The most unsatisfactory and controversial aspect of the proposals is the provision for a levy on A, B and C licences. In proposing it, the Government contradicts itself. In paragraph 7 it gently deplores the restriction of road transport in favour of the railways. In paragraph 16, it says that the levy will be intended partly to compensate the railways for the loss of revenue by a further transfer of traffic to the roads. On the one hand, the Government implies a belief in the importance of expanding road transport, and on the other it proposes a measure which might be calculated to discourage the transfer of too much traffic from rail to road.

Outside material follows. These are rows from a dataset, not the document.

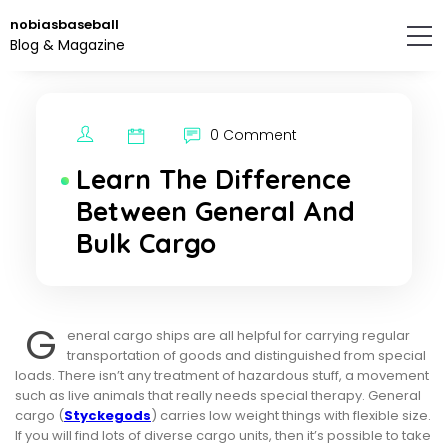
Skip
nobiasbaseball
to
Blog & Magazine
the
content.
0 Comment
Learn The Difference
Between General And
Bulk Cargo
G
eneral cargo ships are all helpful for carrying regular
transportation of goods and distinguished from special
loads. There isn’t any treatment of hazardous stuff, a movement
such as live animals that really needs special therapy. General
cargo (
Styckegods
) carries low weight things with flexible size.
If you will find lots of diverse cargo units, then it’s possible to take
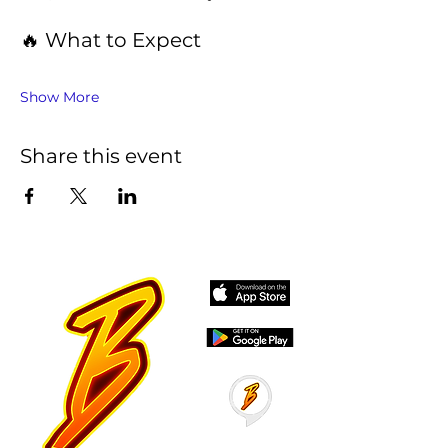
🔥 What to Expect
Show More
Share this event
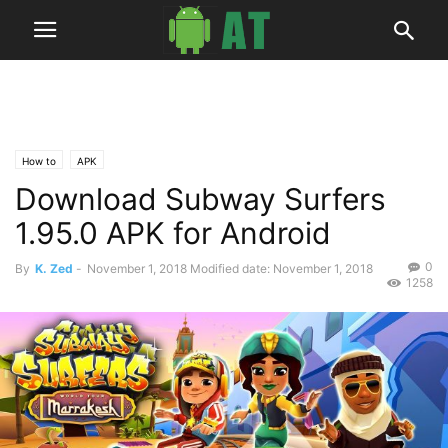
How to
APK
Download Subway Surfers
1.95.0 APK for Android
0
By
K. Zed
-
November 1, 2018
Modified date: November 1, 2018
1258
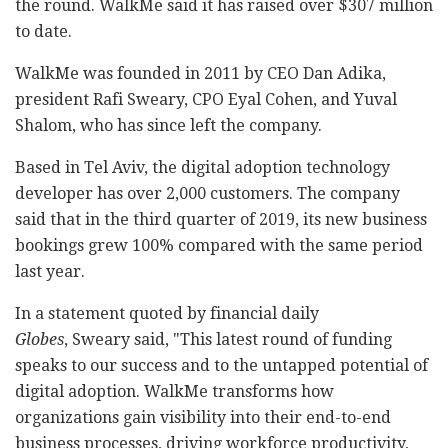
the round. WalkMe said it has raised over $307 million
to date.
WalkMe was founded in 2011 by CEO Dan Adika,
president Rafi Sweary, CPO Eyal Cohen, and Yuval
Shalom, who has since left the company.
Based in Tel Aviv, the digital adoption technology
developer has over 2,000 customers. The company
said that in the third quarter of 2019, its new business
bookings grew 100% compared with the same period
last year.
In a statement quoted by financial daily
Globes
, Sweary said, "This latest round of funding
speaks to our success and to the untapped potential of
digital adoption. WalkMe transforms how
organizations gain visibility into their end-to-end
business processes, driving workforce productivity,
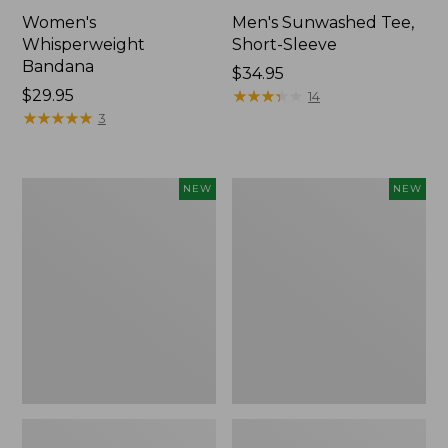
Women's
Men's Sunwashed Tee,
Whisperweight
Short-Sleeve
Bandana
Price:
$34.95
Price:
$29.95
$34.95
★
★
★
★
★
★
★
★
★
★
14
$29.95
★
★
★
★
★
★
★
★
★
★
3
Women's
Women's
NEW
NEW
Airlight
Soft
Grid
Stretch
Full-
Supima-
Zip
Blend
Jacket,
Tee,
New
Long
Dolman-
Sleeve
Jewelneck
Stripe,
New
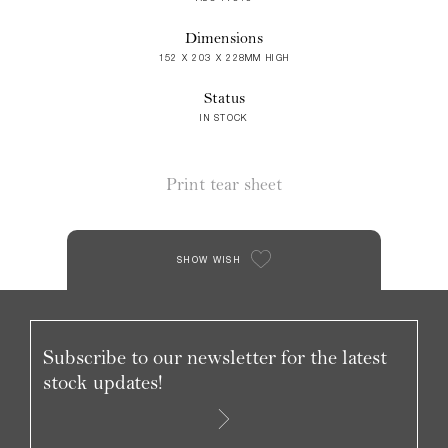
Dimensions
152 X 203 X 228MM HIGH
Status
IN STOCK
Print tear sheet
SHOW WISH
Subscribe to our newsletter for the latest
stock updates!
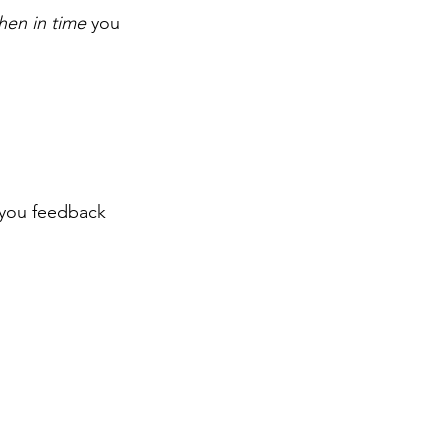
hen in time
 you 
you feedback 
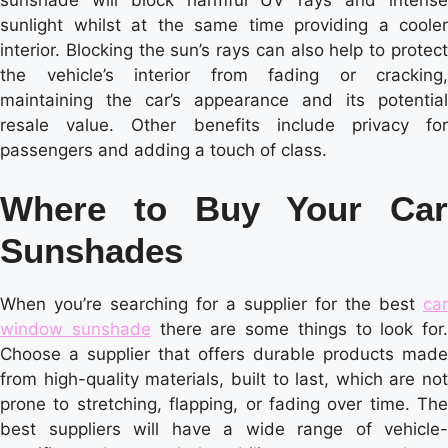
sunlight whilst at the same time providing a cooler
interior. Blocking the sun’s rays can also help to protect
the vehicle’s interior from fading or cracking,
maintaining the car’s appearance and its potential
resale value. Other benefits include privacy for
passengers and adding a touch of class.
Where to Buy Your Car
Sunshades
When you’re searching for a supplier for the best
car
window sunshade
there are some things to look for.
Choose a supplier that offers durable products made
from high-quality materials, built to last, which are not
prone to stretching, flapping, or fading over time. The
best suppliers will have a wide range of vehicle-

Another purpose of the levy is to amortize the loss expected to be incurred in the disposal of the R.H.E. undertaking. The assumption is that it will be sold at less than the cost of assembling it. It is, however, entirely unreasonable to expect all hauliers and many C-licence holders to subsidize bargains for those who wish to return to the haulage industry or to enter it with a ready-made business.
Leading spokesmen of both the Conservative and Socialist parties have declared in Parliament their opposition to a railway subsidy, referring presumably to a contribution from the Exchequer. In fact, the extra £4m. per year which road transport is to be called upon to find will have to be passed to the public, because costs have risen so steeply that no further increase can be absorbed. The only difference between a State and industrial subsidy lies in the collection agency, for the public will pay in the end.
In the White Paper, the Government is careful to define the uses to which the levy is to be applied. It will be subject to adjustment at intervals of, perhaps, three, years and the Government has declared that it will not be used for purposes such as making good the loss of railway revenue caused by a trade slump or by the failure of the railways to secure reasonable economies.
This promise sounds well, but memory goes back to the establishment of the Road Fund, which was created for the maintenance of the roads. The misapplication of the money paid by road users in taxation is a matter of history and there is no guarantee that the proposed levy might not, in future years, be manipulated for some purpose other than the original, or that its scope might not be widened.
Beyond stating that the powers of the British Transport Commission to make area schemes will be repealed, the White Paper is vague on the subject of road passenger transport. No mention is made of the possibility of returning to private enterprise the bus companies which already have been nationalized. To do so would be easier than to denationalize road haulage ,and this omission on the part of the Government is, to say the least, surprising.
The Commission has declared its intention of protecting the interests of its staff. Those who have, in the space of four years, built up the R.H.E. to its present position have every reason to be 'bitter over the Government's proposals. They did not ask for nationalization and many of them fought it until the last moment. Then, as transport men having no political axes to grind and a living to earn, they joined the R.H.E. and wholeheartedly tackted the enormous task facing them. The destruction of their work will be a severe personal blow to them and they are entitled to every consideration in a delicate situation which is not of their own making.